All real gamblers know the Inner Scream. It's like the face in that one painting, “The Scream,” the oval-headed guy with his mouth open and his hands on his cheeks. It’s exactly like that, only it’s on the inside. It’s a scream for just average luck, not even for good luck anymore. For that wondrous state of affairs where, every time you get annihilated, there is some kind of offsetting win of some kind, somewhere. It is pleading just to break even.
I wasn’t quite to that point yet, but things were heading that way. I wanted to put an end to it.

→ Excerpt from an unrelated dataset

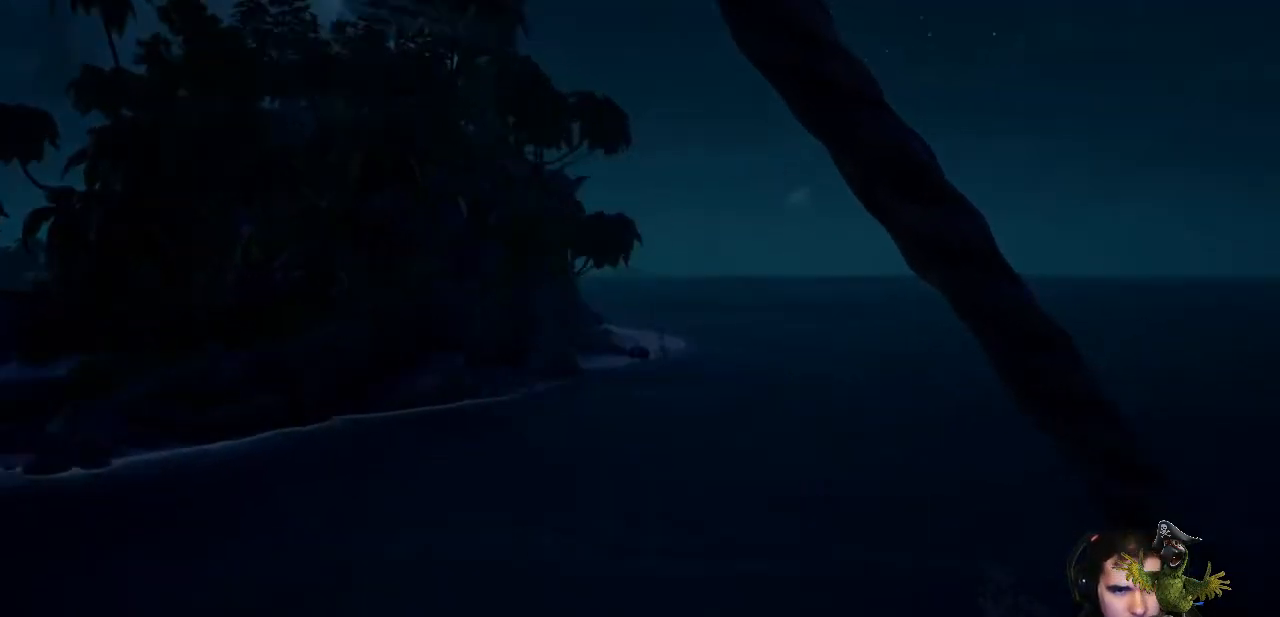
{"buttons": ["L2"], "left_stick": "center", "right_stick": "up-right", "events": [[467, "right_stick", "up-right"]]}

A direct consequence of this state of affairs was that after that last big addition to my stack, I could feel myself starting to get defensive. I wanted to protect my win. I could foresee that as a result I was going to start playing more cautiously.
Cautious poker is weak poker. It’s bad poker. It’s losing poker. In order to win, you have to be willing to lose — and I wasn’t. I had reached a point where I was sensing my own unwillingness to risk loss. That kind of tentativeness and fear is incompatible with strong play.
Tommy Angelo gave this piece of excellent advice in his book Elements of Poker:
When you are winning, and you reach a point in the session when the happiness you will gain by winning more money will be much less than the pain you will endure if you lose, quit. Away from the table you can examine how and why this imbalance occurs. Meanwhile, learn to trust the quitting voice, and to react without question.
That perfectly describes where my mind was.
Finally, I remembered this advice from Ed Miller:
Go ahead and book a win. I know a lot of people think booking wins and setting stop losses is hogwash. But playing top poker (particularly no-limit) requires confidence in yourself and your decision-making. And if you lose seven days straight, your confidence is likely going to be in the can no matter who you are. So if you start a session and you’re up a few buy-ins after a bit, wrap it up. Book the win. And pat yourself on the back. You’ll be more confident during your next session.
So that’s what I did.
Could I have won more money — maybe a lot more — if I had stayed? Sure, maybe. Or maybe disaster would have struck, and I would have left feeling even more loser-y than when I began, which would make it even harder for me to overcome the psychological baggage of the bad streak the next time I played.
I was winning, I was mentally fresh, and I was in a situation that looked favorable to continue winning more. Ordinarily, it’s a huge mistake to leave a poker game under those conditions. But once in a while, it’s reasonable to let other considerations prevail.
After all, as The Clash’s song says, “If I go there will be trouble / And if I stay it will be double.”
Robert Woolley lives in Asheville, NC. He spent several years in Las Vegas and chronicled his life in poker on the “Poker Grump” blog.